**Exercise input**

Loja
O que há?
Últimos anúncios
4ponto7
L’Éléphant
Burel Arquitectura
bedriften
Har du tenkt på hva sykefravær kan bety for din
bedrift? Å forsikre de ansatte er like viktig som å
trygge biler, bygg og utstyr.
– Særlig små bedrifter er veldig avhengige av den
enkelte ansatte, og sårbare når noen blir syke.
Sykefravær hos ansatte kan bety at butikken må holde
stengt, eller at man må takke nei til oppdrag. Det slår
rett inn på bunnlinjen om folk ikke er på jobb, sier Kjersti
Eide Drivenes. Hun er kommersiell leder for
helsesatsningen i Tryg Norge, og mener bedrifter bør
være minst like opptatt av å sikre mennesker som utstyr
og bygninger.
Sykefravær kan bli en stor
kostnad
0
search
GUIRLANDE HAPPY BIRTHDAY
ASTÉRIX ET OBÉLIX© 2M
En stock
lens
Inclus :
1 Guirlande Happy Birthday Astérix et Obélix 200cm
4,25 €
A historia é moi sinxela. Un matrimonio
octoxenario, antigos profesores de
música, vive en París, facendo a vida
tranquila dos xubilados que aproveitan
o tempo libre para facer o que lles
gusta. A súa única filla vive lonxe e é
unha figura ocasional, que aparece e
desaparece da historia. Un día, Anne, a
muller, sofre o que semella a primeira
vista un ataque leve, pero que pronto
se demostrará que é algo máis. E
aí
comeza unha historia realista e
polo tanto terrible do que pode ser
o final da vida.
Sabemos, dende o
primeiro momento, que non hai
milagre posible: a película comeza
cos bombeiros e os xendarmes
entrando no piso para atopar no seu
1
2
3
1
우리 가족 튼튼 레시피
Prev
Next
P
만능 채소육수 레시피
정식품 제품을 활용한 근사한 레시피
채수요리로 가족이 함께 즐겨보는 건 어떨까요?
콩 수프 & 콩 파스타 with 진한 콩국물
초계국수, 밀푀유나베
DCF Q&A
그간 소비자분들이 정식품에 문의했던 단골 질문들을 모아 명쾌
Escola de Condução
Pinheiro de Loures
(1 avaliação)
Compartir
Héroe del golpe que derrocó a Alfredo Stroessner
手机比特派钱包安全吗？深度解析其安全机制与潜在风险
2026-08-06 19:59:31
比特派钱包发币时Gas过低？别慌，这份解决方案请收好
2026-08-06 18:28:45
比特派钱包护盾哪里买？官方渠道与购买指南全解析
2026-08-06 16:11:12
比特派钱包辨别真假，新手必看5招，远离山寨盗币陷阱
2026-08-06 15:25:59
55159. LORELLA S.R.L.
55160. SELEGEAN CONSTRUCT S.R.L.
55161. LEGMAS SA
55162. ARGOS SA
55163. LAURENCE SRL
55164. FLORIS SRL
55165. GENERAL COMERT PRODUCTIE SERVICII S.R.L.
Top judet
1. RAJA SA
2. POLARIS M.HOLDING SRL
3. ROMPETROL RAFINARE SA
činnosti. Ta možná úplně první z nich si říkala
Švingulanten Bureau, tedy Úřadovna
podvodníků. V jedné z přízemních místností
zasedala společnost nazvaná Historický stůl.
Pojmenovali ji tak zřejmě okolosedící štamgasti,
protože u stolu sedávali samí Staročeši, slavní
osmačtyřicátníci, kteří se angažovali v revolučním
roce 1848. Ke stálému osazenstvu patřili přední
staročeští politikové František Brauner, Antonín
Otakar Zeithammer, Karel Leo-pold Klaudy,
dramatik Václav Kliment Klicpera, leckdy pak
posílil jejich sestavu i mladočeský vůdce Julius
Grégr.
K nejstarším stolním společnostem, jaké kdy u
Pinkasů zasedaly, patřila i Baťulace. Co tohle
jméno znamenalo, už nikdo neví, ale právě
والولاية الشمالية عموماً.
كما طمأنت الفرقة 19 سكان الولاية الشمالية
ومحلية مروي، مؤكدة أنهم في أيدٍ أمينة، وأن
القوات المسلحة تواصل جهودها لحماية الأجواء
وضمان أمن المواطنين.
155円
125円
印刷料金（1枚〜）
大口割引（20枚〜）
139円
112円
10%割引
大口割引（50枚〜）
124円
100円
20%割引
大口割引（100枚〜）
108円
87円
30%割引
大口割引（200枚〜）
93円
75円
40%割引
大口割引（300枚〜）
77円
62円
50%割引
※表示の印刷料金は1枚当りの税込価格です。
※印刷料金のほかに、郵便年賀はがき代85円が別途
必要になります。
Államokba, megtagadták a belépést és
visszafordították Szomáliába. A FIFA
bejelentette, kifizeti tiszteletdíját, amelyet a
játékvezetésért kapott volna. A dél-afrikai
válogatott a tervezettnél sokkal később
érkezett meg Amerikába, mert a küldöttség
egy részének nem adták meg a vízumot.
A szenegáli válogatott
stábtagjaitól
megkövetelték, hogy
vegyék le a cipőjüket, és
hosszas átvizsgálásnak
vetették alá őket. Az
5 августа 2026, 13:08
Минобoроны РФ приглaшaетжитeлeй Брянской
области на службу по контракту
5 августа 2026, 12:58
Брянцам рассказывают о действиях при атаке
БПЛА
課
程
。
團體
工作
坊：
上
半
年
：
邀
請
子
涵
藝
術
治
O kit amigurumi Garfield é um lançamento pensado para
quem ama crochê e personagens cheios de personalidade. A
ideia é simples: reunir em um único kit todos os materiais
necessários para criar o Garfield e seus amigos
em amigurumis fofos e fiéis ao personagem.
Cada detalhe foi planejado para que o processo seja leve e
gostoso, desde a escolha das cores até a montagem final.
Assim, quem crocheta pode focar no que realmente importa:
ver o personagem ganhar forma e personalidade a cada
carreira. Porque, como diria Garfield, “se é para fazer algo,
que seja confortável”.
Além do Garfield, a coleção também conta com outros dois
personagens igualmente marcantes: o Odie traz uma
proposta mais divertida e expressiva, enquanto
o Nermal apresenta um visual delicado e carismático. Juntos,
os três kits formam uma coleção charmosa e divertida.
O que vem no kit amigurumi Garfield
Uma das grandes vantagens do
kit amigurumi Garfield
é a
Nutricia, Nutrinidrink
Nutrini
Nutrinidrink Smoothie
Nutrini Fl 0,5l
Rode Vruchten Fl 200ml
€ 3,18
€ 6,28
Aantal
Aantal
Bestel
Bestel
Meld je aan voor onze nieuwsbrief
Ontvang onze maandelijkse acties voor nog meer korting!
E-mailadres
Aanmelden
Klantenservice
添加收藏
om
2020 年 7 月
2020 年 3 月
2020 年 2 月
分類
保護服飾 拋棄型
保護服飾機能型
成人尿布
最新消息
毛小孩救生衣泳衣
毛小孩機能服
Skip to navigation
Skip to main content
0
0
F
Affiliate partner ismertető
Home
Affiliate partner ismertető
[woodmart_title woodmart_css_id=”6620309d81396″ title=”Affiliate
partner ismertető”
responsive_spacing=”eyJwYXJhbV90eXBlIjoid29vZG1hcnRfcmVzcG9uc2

**Assignment**
Copy the rows from the first line down to the line containing "rett inn på", including both.

**Result below**
Loja
O que há?
Últimos anúncios
4ponto7
L’Éléphant
Burel Arquitectura
bedriften
Har du tenkt på hva sykefravær kan bety for din
bedrift? Å forsikre de ansatte er like viktig som å
trygge biler, bygg og utstyr.
– Særlig små bedrifter er veldig avhengige av den
enkelte ansatte, og sårbare når noen blir syke.
Sykefravær hos ansatte kan bety at butikken må holde
stengt, eller at man må takke nei til oppdrag. Det slår
rett inn på bunnlinjen om folk ikke er på jobb, sier Kjersti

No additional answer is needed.